Ainda nesse sentido, a OMS aponta para a importância de reduzir a exposição à poluição do ar doméstico. Essas medidas, focadas na melhoria da qualidade do ar que respiramos, representam um esforço global para proteger a saúde cerebral das populações e combater os fatores de risco modificáveis.

Perguntas Frequentes

O que são os fatores de risco modificáveis para demência?

São fatores que estão sob nosso controle individual e podem ser alterados para reduzir o risco de demência. Incluem hábitos saudáveis como dieta e exercício, gestão de condições de saúde como diabetes e hipertensão, e redução da exposição a fatores ambientais como poluição do ar.

Quais hábitos diários ajudam a prevenir a demência?

Manter o cérebro ativamente engajado com leitura, jogos e atividades sociais; praticar exercícios físicos regularmente; adotar uma dieta saudável como a Mediterrânea; reduzir o consumo de álcool; e evitar o tabagismo são hábitos que contribuem para a prevenção.

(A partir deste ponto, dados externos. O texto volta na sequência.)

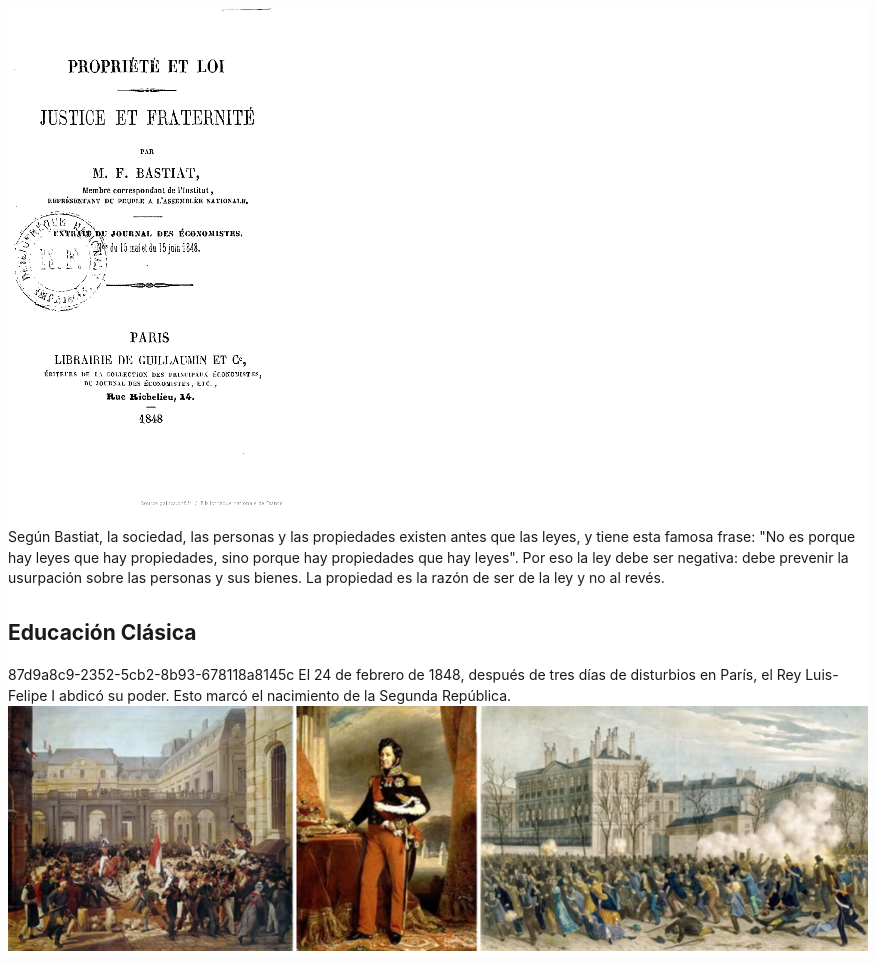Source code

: ![image](assets/en/051.webp)

Según Bastiat, la sociedad, las personas y las propiedades existen antes que las leyes, y tiene esta famosa frase: "No es porque hay leyes que hay propiedades, sino porque hay propiedades que hay leyes". Por eso la ley debe ser negativa: debe prevenir la usurpación sobre las personas y sus bienes. La propiedad es la razón de ser de la ley y no al revés.

## Educación Clásica

<chapterId>87d9a8c9-2352-5cb2-8b93-678118a8145c</chapterId>
El 24 de febrero de 1848, después de tres días de disturbios en París, el Rey Luis-Felipe I abdicó su poder. Esto marcó el nacimiento de la Segunda República.
![image](assets/en/052.webp)
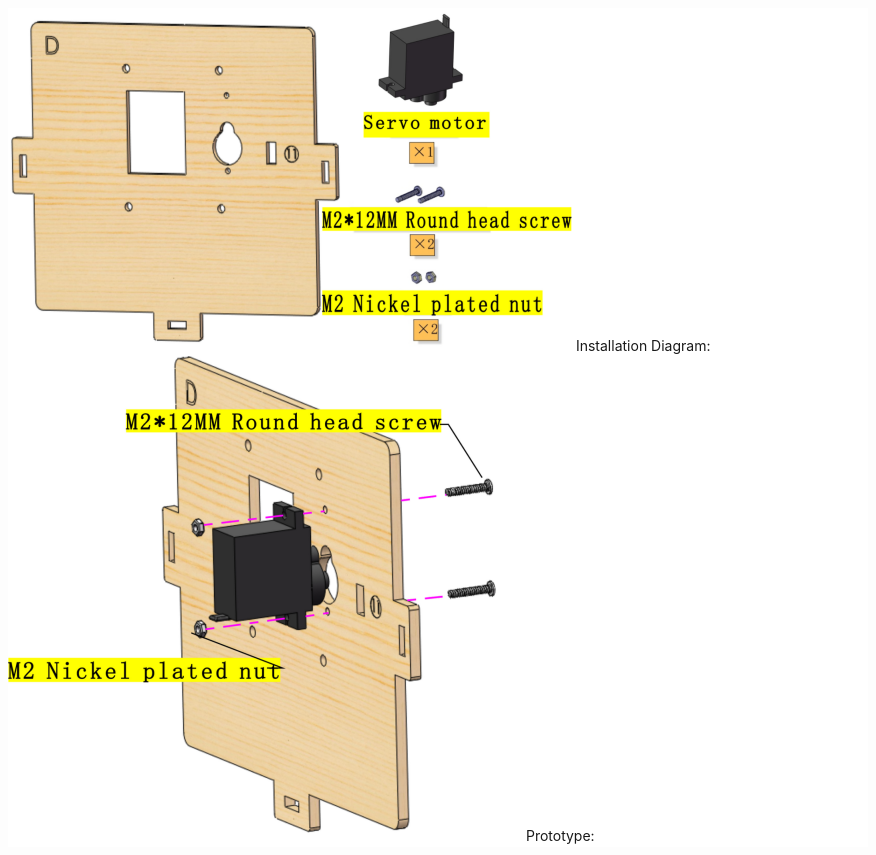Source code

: ![Img](media/img-20230313134336.png)
Installation Diagram:
![Img](media/img-20230313134350.png)
Prototype:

A perda auditiva está ligada ao risco de demência?

Sim, a perda auditiva é um fator de risco significativamente ligado ao declínio cognitivo e à demência. A OMS estima que eliminá-la poderia reduzir em 7% os casos de demência globalmente, e o uso de aparelhos auditivos pode diminuir esse risco.

Como a poluição do ar afeta a saúde cognitiva?

A exposição à poluição do ar ambiente, em particular às partículas PM2.5, e à poluição do ar doméstico pode aumentar o risco ou a incidência de declínio cognitivo e demência. A redução dessa exposição é uma recomendação das novas diretrizes da OMS para proteger a saúde cerebral.